#### Requirement:
Would you please set down the data again exactly as given, excluding the pictures?

(Data extracted from a collection)
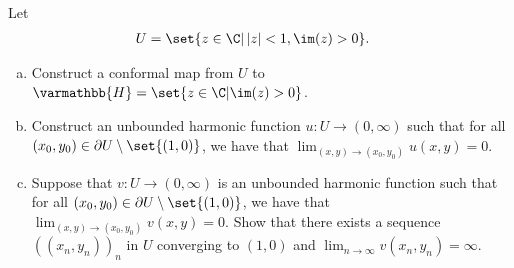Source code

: \documentclass[10pt]{mypackage}
\renewcommand*{\mathbb}[1]{\varmathbb{#1}}
\begin{document}
\begin{problem}[Problem 2]
  Let
  \begin{align*}
    U &= \set{z\in \C | \left\vert z \right\vert < 1,\im(z) > 0}.
  \end{align*}
  \begin{enumerate}[(a)]
    \item Construct a conformal map from $U$ to $ \mathbb{H} = \set{z\in\C | \im(z) > 0} $.
    \item Construct an unbounded harmonic function $u\colon U\rightarrow (0,\infty)$ such that for all $\left( x_0,y_0 \right)\in \partial U \setminus \set{(1,0)}$, we have that $\lim_{\left( x,y \right)\rightarrow \left( x_0,y_0 \right)} u\left( x,y \right) = 0$.
    \item Suppose that $v\colon U\rightarrow (0,\infty)$ is an unbounded harmonic function such that for all $\left( x_0,y_0 \right)\in \partial U\setminus \set{\left( 1,0 \right)}$, we have that $\lim_{\left( x,y \right)\rightarrow \left( x_0,y_0 \right)} v\left( x,y \right) = 0$. Show that there exists a sequence $\left( \left( x_n,y_n \right) \right)_n$ in $U$ converging to $\left( 1,0 \right)$ and $\lim_{n\rightarrow\infty}v\left( x_n,y_n \right) = \infty$.
  \end{enumerate}
\end{problem}
\end{document}

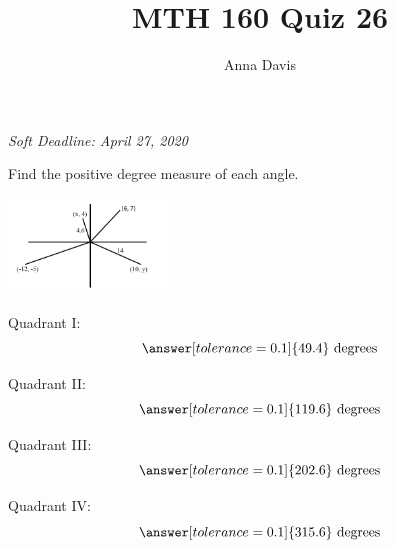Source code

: \documentclass{ximera}
\author{Anna Davis} \title{MTH 160 Quiz 26}
\begin{document}
\begin{abstract}

\end{abstract}
\maketitle
 \textit{Soft Deadline: April 27, 2020}
\begin{problem}\label{prob:quiz26prob1}
Find the positive degree measure of each angle.
\begin{image}
   
\includegraphics[height=1in]{angles.jpg}~
 
\end{image}

Quadrant I:
$$\answer[tolerance=0.1]{49.4}\mbox{ degrees}$$

Quadrant II:
$$\answer[tolerance=0.1]{119.6}\mbox{ degrees}$$

Quadrant III:
$$\answer[tolerance=0.1]{202.6}\mbox{ degrees}$$

Quadrant IV:
$$\answer[tolerance=0.1]{315.6}\mbox{ degrees}$$

\end{problem}
\end{document}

#### Exercise response:
Source code

: \documentclass[10pt]{mypackage}
\renewcommand*{\mathbb}[1]{\varmathbb{#1}}
\begin{document}
\begin{problem}[Problem 2]
  Let
  \begin{align*}
    U &= \set{z\in \C | \left\vert z \right\vert < 1,\im(z) > 0}.
  \end{align*}
  \begin{enumerate}[(a)]
    \item Construct a conformal map from $U$ to $ \mathbb{H} = \set{z\in\C | \im(z) > 0} $.
    \item Construct an unbounded harmonic function $u\colon U\rightarrow (0,\infty)$ such that for all $\left( x_0,y_0 \right)\in \partial U \setminus \set{(1,0)}$, we have that $\lim_{\left( x,y \right)\rightarrow \left( x_0,y_0 \right)} u\left( x,y \right) = 0$.
    \item Suppose that $v\colon U\rightarrow (0,\infty)$ is an unbounded harmonic function such that for all $\left( x_0,y_0 \right)\in \partial U\setminus \set{\left( 1,0 \right)}$, we have that $\lim_{\left( x,y \right)\rightarrow \left( x_0,y_0 \right)} v\left( x,y \right) = 0$. Show that there exists a sequence $\left( \left( x_n,y_n \right) \right)_n$ in $U$ converging to $\left( 1,0 \right)$ and $\lim_{n\rightarrow\infty}v\left( x_n,y_n \right) = \infty$.
  \end{enumerate}
\end{problem}
\end{document}

Source code

: \documentclass{ximera}
\author{Anna Davis} \title{MTH 160 Quiz 26}
\begin{document}
\begin{abstract}

\end{abstract}
\maketitle
 \textit{Soft Deadline: April 27, 2020}
\begin{problem}\label{prob:quiz26prob1}
Find the positive degree measure of each angle.
\begin{image}
   
\includegraphics[height=1in]{angles.jpg}~
 
\end{image}

Quadrant I:
$$\answer[tolerance=0.1]{49.4}\mbox{ degrees}$$

Quadrant II:
$$\answer[tolerance=0.1]{119.6}\mbox{ degrees}$$

Quadrant III:
$$\answer[tolerance=0.1]{202.6}\mbox{ degrees}$$

Quadrant IV:
$$\answer[tolerance=0.1]{315.6}\mbox{ degrees}$$

\end{problem}
\end{document}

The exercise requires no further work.